# Aim of the task
Copy all the lines below without altering anything.

[Opening Material shown section]

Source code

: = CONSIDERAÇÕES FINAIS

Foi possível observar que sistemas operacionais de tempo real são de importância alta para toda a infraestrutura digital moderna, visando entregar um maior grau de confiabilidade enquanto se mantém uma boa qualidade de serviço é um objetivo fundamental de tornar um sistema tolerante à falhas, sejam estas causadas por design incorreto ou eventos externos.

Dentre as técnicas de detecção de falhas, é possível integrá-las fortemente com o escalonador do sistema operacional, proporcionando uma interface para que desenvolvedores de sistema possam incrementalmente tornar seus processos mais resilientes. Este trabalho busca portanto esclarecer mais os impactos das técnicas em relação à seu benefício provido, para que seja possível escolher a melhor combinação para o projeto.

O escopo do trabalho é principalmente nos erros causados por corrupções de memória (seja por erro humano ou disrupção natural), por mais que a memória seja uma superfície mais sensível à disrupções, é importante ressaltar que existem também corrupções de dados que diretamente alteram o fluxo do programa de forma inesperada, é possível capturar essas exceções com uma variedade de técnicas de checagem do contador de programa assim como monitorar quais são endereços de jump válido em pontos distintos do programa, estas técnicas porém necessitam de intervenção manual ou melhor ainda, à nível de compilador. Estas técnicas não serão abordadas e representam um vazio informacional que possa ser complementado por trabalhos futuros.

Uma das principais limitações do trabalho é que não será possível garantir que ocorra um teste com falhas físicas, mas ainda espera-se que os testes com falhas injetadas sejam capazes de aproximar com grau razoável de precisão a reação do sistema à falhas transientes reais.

[Closing Material shown section]

# Response for this exercise
Source code

: = CONSIDERAÇÕES FINAIS

Foi possível observar que sistemas operacionais de tempo real são de importância alta para toda a infraestrutura digital moderna, visando entregar um maior grau de confiabilidade enquanto se mantém uma boa qualidade de serviço é um objetivo fundamental de tornar um sistema tolerante à falhas, sejam estas causadas por design incorreto ou eventos externos.

Dentre as técnicas de detecção de falhas, é possível integrá-las fortemente com o escalonador do sistema operacional, proporcionando uma interface para que desenvolvedores de sistema possam incrementalmente tornar seus processos mais resilientes. Este trabalho busca portanto esclarecer mais os impactos das técnicas em relação à seu benefício provido, para que seja possível escolher a melhor combinação para o projeto.

O escopo do trabalho é principalmente nos erros causados por corrupções de memória (seja por erro humano ou disrupção natural), por mais que a memória seja uma superfície mais sensível à disrupções, é importante ressaltar que existem também corrupções de dados que diretamente alteram o fluxo do programa de forma inesperada, é possível capturar essas exceções com uma variedade de técnicas de checagem do contador de programa assim como monitorar quais são endereços de jump válido em pontos distintos do programa, estas técnicas porém necessitam de intervenção manual ou melhor ainda, à nível de compilador. Estas técnicas não serão abordadas e representam um vazio informacional que possa ser complementado por trabalhos futuros.

Uma das principais limitações do trabalho é que não será possível garantir que ocorra um teste com falhas físicas, mas ainda espera-se que os testes com falhas injetadas sejam capazes de aproximar com grau razoável de precisão a reação do sistema à falhas transientes reais.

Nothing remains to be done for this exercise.